*Action item*. Reproduce word for word the stretch of the soy sauce chow mein text from "Why do they" through "with the flour.".

*Page excerpt*.
::::::::

The king of fried noodles in soy sauce (Hong Kong style chow mein) is a well-known Hong Kong-style snack. In Guangzhou, it is a favorite dish to eat alongside a cup of morning tea and is popular for breakfast.
As its name implies, the main flavoring of stir-fried noodles is soy sauce. Although soy sauce is not unique to Cantonese cuisine, the chefs in Guangdong and Hong Kong did indeed make the soy sauce taste superb. They not only cooked all kinds of delicious Chinese dishes, but they even introduced it into Western cuisine. It is no wonder to discover that Western food has also now taken on the soy sauce flavorings once popular and traditionally rooted in Hong Kong.
Why do they say it is the “king of soy sauce?” It is because a top-quality soy sauce is used, prepared with a variety of seasonings. Each Cantonese chef has their own classic recipe for cooking a series of Cantonese delicacies, such as fried noodles with pigeon or chicken, etc.
Making the noodles is always the first step in making this dish. The quality of store-bought noodles is often not very good, and the result is usually unsatisfactory. I have drawn a lot from my experience in making alkaline noodles to making the whole egg noodles in today’s recipe. Fresh homemade noodles taste much better than bought noodles, and you do not have to worry about any bizarre ingredients.
Let’s talk about the dough for the stir-fried noodles, beginning with the flour.

::::::::

*Data below*.
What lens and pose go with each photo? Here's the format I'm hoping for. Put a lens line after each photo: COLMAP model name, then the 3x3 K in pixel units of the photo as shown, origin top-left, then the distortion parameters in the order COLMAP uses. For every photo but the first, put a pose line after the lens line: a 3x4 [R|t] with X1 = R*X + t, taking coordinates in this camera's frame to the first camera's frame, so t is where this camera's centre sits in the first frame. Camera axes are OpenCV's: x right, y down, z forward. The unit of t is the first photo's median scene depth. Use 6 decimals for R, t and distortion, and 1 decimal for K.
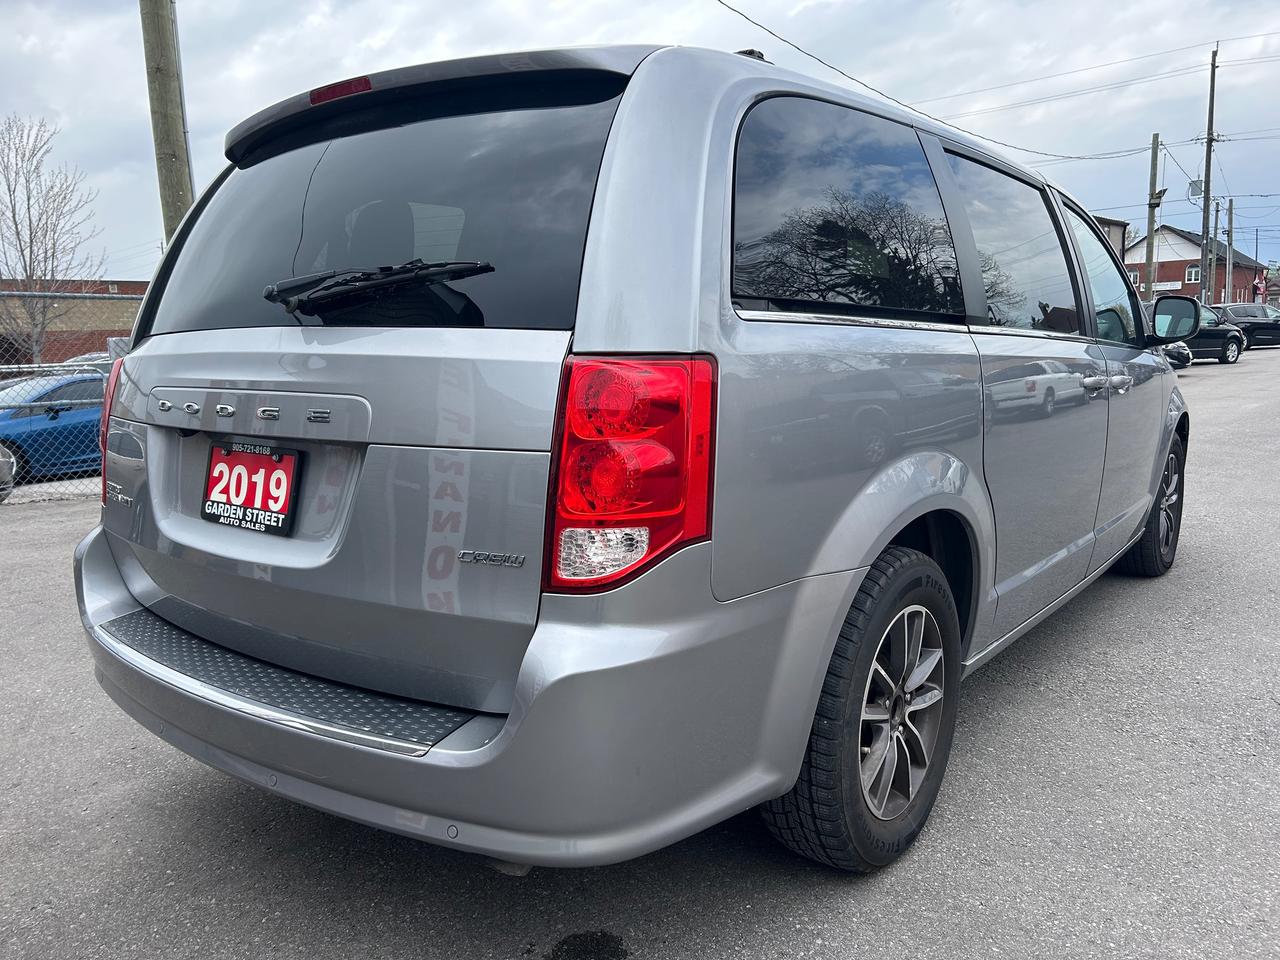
lens RADIAL K [[972.0, 0, 650.0], [0, 972.0, 471.0], [0, 0, 1]] dist [0.035870, -0.016523]
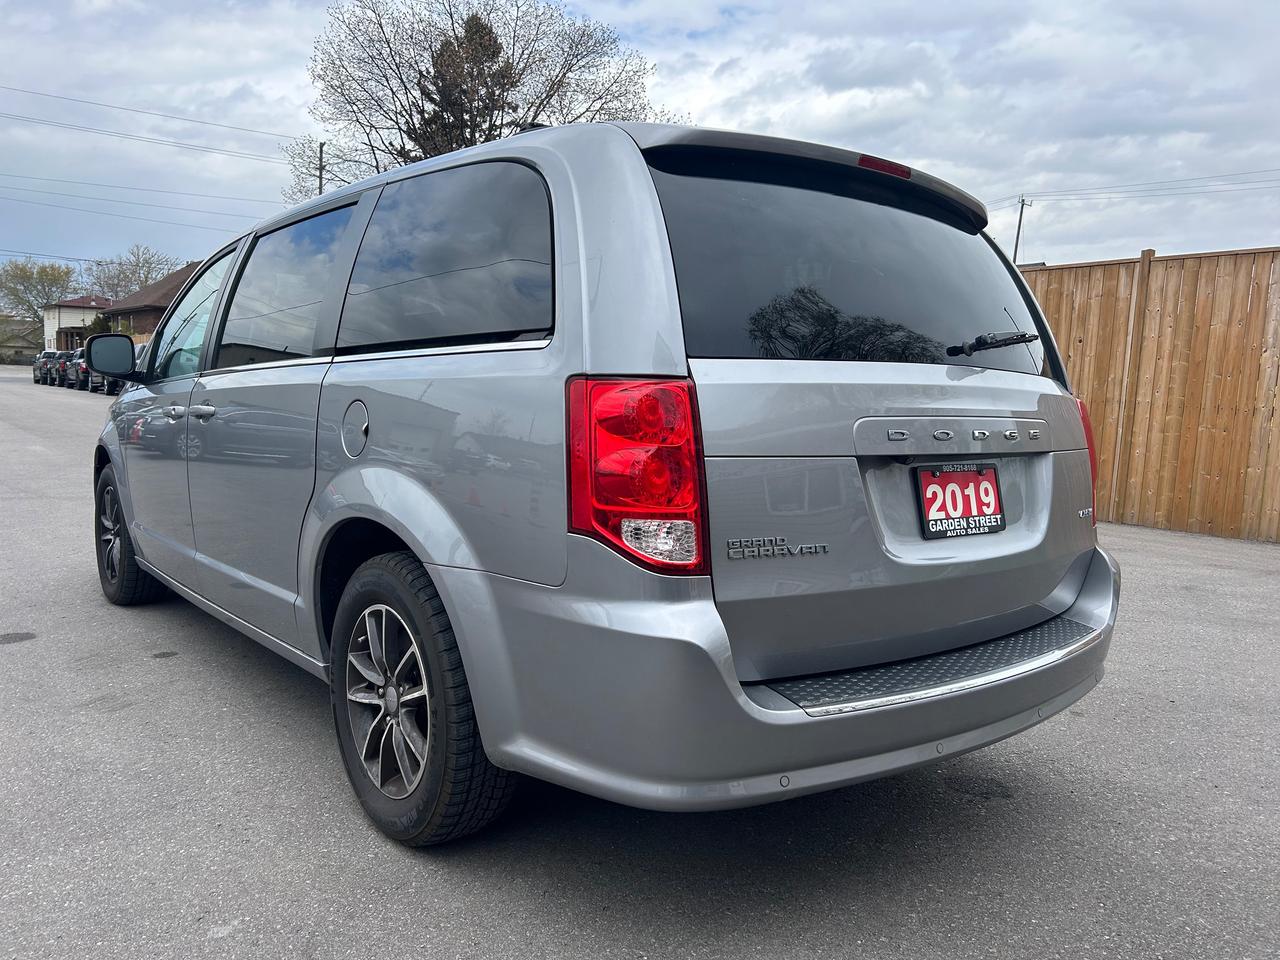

::::::::

*Answer for the task*.
Why do they say it is the “king of soy sauce?” It is because a top-quality soy sauce is used, prepared with a variety of seasonings. Each Cantonese chef has their own classic recipe for cooking a series of Cantonese delicacies, such as fried noodles with pigeon or chicken, etc.
Making the noodles is always the first step in making this dish. The quality of store-bought noodles is often not very good, and the result is usually unsatisfactory. I have drawn a lot from my experience in making alkaline noodles to making the whole egg noodles in today’s recipe. Fresh homemade noodles taste much better than bought noodles, and you do not have to worry about any bizarre ingredients.
Let’s talk about the dough for the stir-fried noodles, beginning with the flour.